Text shown:
* BEGIN *

The Information Commissioner will have the power to declare an applicant to be vexatious, limiting their capacity to make FOI applications. The Commissioner will also have the power to extend the statutory time periods for dealing with complex or voluminous applications, or to extend a time period when an agency is out of time.

If an agency is out of time, their on-going consideration of a request should be under the supervision of the Information Commissioner. Agencies should seek to engage the Office of the Information Commissioner early if they envisage an extension on the grounds that an application is large or complex. Early engagement with the Office of the Information Commissioner will also give agencies an opportunity to obtain guidance about handling requests. As I have mentioned, the Office is meant to be a resource for agencies as well as a resource for the public.

It is a focus of these reforms that the right of access to documents under the FOI Act is as comprehensive as it can be, limited only where a stronger public interest lies in withholding access to documents. The amendments proposed to the exemption provisions have been prepared with that in mind.

* END *

Work to be completed:
Carry on the FOI reform text above, starting after its last sentence.

Provided information:
* BEGIN *

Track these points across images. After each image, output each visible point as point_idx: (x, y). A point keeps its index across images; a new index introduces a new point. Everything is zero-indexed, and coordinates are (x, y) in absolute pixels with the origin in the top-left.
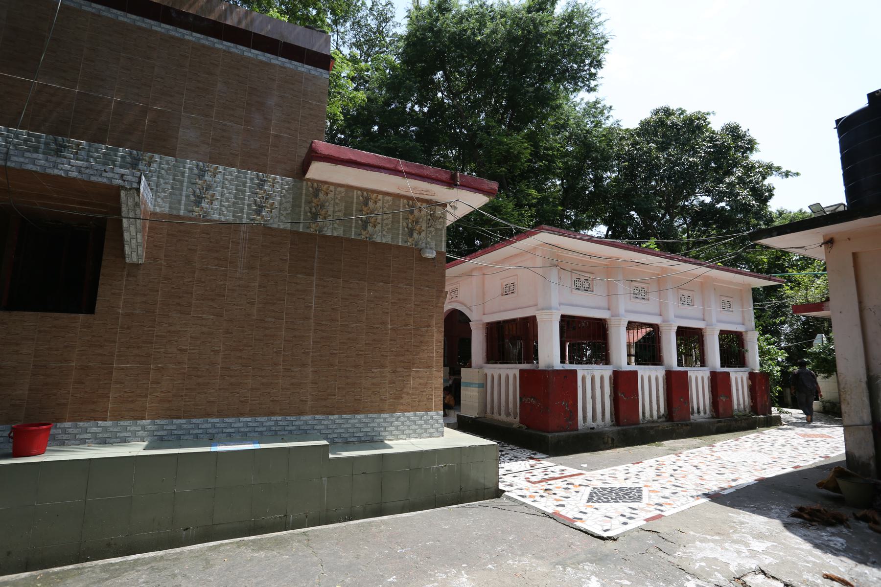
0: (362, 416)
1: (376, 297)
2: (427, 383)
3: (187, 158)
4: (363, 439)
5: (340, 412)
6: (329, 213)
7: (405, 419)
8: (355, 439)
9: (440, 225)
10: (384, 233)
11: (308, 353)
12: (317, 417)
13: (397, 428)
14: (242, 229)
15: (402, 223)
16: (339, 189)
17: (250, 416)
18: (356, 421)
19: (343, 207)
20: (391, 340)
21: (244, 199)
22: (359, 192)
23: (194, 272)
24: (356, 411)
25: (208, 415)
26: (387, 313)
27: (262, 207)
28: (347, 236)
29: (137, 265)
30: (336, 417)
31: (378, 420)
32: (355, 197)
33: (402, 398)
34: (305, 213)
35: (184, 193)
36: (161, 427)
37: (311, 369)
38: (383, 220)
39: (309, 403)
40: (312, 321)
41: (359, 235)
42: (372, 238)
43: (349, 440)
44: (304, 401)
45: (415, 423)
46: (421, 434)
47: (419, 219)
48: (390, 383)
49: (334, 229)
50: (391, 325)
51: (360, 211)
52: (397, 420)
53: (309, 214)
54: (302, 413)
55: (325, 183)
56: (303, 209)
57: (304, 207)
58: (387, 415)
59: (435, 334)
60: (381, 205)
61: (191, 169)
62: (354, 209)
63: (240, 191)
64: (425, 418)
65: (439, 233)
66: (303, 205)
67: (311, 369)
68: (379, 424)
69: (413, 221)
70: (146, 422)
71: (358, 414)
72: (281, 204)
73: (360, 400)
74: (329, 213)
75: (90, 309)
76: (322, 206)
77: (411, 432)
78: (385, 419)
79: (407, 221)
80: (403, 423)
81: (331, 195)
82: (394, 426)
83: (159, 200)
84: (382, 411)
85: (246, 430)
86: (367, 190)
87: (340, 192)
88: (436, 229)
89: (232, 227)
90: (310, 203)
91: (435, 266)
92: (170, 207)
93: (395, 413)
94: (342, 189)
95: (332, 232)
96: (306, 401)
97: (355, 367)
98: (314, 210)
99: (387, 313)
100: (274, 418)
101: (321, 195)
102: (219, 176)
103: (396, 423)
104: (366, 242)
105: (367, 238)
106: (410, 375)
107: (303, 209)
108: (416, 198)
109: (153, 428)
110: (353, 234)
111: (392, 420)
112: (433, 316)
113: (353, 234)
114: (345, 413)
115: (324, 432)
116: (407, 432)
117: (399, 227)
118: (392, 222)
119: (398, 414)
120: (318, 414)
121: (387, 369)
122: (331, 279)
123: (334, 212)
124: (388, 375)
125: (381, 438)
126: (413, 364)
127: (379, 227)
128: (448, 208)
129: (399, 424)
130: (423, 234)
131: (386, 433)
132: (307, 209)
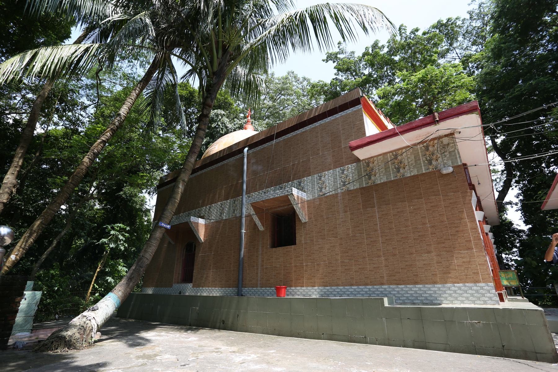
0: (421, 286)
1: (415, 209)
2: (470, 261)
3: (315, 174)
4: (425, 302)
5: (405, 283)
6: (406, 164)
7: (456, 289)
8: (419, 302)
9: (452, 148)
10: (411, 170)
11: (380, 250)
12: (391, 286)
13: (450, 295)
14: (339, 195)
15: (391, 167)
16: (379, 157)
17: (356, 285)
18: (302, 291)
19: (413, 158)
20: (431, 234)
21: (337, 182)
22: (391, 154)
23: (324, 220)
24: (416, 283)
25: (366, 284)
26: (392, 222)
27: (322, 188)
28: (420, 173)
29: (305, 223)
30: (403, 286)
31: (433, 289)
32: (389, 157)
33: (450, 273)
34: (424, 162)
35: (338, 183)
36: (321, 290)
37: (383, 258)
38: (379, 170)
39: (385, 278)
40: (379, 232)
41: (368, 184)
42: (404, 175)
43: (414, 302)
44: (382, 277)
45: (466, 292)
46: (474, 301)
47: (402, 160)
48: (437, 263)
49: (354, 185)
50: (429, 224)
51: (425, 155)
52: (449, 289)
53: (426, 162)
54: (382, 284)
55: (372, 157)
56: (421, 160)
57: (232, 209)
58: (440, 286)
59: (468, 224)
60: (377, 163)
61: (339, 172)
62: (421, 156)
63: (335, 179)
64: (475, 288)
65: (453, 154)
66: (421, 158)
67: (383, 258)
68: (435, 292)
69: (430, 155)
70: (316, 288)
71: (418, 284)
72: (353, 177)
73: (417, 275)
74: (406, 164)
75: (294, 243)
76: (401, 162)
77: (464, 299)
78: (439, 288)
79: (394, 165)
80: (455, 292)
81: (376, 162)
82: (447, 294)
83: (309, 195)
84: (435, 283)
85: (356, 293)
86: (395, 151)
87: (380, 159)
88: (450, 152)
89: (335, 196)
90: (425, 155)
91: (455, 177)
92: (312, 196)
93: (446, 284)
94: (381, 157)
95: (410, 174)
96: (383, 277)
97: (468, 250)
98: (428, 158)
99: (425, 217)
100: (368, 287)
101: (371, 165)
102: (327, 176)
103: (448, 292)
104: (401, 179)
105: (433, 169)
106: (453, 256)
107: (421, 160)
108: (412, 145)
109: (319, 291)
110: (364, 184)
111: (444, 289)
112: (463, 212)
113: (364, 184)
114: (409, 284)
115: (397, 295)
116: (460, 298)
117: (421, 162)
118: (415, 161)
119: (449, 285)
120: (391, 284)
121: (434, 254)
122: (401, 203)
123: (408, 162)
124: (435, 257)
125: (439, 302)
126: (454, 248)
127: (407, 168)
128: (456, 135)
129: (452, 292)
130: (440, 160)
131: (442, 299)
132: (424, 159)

* END *
* BEGIN *

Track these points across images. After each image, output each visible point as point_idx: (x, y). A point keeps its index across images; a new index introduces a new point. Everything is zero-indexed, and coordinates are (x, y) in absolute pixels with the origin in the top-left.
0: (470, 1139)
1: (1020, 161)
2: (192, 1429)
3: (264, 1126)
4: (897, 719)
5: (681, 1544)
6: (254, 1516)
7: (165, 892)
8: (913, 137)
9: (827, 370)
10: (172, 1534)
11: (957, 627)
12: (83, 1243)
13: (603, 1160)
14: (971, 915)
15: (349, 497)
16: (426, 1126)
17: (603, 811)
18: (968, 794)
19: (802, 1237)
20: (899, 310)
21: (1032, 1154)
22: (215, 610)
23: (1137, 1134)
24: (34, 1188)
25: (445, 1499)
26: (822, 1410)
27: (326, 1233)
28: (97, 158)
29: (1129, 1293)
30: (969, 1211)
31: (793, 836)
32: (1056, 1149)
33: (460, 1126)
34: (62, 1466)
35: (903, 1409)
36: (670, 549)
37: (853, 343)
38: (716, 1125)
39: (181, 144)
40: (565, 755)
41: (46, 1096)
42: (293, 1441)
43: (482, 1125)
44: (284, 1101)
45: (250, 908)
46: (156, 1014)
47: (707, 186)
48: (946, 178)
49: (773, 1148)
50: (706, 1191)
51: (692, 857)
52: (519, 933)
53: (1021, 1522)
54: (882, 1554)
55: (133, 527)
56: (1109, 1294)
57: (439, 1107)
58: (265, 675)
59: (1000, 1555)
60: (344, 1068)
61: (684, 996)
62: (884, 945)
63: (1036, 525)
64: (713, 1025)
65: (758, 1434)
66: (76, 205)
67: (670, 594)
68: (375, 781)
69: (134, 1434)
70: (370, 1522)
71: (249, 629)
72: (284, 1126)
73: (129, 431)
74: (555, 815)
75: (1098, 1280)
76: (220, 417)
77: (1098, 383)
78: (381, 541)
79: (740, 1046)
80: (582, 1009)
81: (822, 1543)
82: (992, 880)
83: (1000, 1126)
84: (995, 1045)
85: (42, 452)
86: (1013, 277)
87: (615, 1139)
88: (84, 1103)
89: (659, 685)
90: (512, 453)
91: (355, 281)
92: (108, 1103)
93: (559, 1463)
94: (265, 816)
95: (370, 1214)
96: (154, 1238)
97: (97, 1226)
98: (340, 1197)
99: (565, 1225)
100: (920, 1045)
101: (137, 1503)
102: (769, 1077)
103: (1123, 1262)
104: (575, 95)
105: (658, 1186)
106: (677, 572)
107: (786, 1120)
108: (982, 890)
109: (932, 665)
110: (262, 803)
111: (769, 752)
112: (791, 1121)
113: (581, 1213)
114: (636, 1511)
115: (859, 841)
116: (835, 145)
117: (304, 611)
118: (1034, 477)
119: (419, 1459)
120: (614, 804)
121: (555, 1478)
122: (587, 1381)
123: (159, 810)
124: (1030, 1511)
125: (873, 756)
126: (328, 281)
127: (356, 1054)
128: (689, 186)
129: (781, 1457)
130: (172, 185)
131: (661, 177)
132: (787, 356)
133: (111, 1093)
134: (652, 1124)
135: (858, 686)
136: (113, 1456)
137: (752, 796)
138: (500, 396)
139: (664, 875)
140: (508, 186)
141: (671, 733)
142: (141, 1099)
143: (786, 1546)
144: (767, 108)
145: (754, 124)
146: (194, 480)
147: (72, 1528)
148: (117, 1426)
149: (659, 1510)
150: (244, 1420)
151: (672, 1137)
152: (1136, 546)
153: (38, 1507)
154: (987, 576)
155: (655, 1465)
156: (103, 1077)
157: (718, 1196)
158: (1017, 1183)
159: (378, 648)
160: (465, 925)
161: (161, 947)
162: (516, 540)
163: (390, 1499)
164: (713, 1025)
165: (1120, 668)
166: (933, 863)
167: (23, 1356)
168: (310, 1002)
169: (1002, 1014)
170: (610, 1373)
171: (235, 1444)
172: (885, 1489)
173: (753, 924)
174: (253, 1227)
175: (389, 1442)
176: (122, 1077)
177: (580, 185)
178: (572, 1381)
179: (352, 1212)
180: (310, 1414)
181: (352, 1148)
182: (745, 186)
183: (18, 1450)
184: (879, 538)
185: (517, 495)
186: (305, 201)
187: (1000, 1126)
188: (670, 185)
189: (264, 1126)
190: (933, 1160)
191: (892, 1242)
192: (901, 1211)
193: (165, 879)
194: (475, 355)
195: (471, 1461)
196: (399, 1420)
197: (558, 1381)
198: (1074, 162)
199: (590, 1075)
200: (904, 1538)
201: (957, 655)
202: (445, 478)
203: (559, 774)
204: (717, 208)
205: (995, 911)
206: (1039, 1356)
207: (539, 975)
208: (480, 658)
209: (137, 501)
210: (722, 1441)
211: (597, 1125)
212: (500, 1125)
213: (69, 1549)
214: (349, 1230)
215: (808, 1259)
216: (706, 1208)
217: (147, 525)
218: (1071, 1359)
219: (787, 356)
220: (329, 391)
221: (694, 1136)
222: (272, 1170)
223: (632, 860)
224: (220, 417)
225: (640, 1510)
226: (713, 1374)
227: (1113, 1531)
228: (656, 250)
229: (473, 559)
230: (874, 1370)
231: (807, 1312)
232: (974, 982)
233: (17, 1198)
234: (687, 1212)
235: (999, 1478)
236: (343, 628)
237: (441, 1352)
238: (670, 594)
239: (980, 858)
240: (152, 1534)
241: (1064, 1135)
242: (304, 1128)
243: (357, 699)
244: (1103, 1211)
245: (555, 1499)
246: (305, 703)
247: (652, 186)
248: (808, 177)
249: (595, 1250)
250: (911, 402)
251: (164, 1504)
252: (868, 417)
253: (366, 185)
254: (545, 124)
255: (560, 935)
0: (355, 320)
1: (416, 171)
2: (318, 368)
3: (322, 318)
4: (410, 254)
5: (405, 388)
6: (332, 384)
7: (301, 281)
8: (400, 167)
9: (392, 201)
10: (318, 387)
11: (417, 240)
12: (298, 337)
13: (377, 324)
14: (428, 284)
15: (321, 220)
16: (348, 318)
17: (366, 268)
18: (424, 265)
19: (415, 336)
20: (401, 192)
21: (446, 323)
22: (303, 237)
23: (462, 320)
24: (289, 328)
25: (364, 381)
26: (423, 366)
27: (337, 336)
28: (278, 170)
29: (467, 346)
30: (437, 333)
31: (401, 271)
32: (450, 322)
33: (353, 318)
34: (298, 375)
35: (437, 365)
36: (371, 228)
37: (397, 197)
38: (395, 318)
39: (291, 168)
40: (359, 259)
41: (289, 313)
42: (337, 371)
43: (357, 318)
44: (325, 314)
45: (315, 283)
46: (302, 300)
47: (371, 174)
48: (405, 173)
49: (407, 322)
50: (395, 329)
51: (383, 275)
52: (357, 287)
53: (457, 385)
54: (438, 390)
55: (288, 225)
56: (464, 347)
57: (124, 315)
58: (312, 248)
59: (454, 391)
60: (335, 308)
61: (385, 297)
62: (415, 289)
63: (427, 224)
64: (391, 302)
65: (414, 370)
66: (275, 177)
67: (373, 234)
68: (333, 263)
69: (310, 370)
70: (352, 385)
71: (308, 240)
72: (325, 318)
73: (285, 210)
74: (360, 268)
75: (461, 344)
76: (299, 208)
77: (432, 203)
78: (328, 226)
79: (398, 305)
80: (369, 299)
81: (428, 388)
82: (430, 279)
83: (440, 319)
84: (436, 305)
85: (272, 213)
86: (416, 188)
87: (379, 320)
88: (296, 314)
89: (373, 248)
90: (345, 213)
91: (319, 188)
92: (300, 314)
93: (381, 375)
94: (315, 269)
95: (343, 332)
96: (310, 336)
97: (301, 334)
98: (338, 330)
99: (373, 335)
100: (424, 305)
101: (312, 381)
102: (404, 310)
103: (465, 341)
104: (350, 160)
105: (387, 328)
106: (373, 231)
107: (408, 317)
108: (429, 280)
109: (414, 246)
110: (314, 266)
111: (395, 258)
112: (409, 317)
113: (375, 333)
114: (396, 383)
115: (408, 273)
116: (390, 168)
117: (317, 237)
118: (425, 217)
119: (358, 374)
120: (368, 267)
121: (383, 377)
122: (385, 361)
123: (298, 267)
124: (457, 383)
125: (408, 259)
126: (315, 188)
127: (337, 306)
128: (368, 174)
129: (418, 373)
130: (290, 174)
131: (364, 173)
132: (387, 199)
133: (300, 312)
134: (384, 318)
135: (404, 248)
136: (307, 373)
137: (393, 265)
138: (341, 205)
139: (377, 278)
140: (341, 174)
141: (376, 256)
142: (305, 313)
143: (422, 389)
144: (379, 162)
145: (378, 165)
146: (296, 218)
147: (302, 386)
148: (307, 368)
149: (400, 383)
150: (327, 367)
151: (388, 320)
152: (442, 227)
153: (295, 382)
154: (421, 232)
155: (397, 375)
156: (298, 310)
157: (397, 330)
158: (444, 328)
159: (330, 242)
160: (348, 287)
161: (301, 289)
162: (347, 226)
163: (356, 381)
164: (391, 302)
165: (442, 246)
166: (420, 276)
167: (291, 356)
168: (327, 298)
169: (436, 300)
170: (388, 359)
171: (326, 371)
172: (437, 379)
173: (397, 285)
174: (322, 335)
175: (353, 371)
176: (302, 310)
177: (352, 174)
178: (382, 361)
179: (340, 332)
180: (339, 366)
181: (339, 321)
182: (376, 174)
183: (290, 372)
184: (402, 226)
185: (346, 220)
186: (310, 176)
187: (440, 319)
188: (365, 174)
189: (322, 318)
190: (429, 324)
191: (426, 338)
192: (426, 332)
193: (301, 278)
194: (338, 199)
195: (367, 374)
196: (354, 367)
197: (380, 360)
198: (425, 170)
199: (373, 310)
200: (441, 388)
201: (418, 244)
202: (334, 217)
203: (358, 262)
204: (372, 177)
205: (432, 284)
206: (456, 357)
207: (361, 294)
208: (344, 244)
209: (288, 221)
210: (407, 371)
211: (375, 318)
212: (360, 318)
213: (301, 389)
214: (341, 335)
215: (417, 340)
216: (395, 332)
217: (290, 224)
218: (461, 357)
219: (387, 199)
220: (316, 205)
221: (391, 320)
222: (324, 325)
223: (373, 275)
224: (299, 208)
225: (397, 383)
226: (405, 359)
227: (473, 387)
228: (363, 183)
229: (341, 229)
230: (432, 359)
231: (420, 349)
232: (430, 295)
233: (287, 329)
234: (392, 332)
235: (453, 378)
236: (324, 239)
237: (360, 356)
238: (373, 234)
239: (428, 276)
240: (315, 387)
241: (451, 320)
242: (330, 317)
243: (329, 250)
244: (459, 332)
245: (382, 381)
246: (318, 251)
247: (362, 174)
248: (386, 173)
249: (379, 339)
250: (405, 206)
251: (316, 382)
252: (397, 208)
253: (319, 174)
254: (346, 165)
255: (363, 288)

* END *

Answer to this problem:
Consistent with recommendations in the 1996 ALRC/ARC Open government report, the government proposes to repeal some exemptions. These are exemptions for Executive Council documents, documents arising out of companies and securities legislation, and documents relating to the conduct by an agency of industrial relations.

The exemption provisions will be reorganised into those subject to a public interest test and those which are not. The public interest test is to be added to exemptions for personal privacy, business affairs and research. It is also to be added to the reformulated national economy exemption.

The single form of public interest test that is proposed in the draft Bill has been drafted to reflect pro-disclosure values. The test provides that an agency or Minister must give access to a document if it is conditionally exempt at a particular time unless, in the circumstances, access to the document would, on balance, be contrary to the public interest.

The test is complemented by provisions in the Bill that specify certain public interest factors that must not be taken into account, and factors that favour disclosure.

The Bill does not list factors against disclosure. This is because most of the exemptions which are subject to the public interest test contain an initial harm threshold which in itself is a factor against disclosure.

The deliberative processes exemption does not require an initial finding of harm. For this exemption, the process of balancing factors against disclosure, with those factors favouring disclosure, may give rise to more contestable considerations.

The factors listed in the Bill which cannot be taken into account in considering the public interest test will have particular relevance to the deliberative process exemption.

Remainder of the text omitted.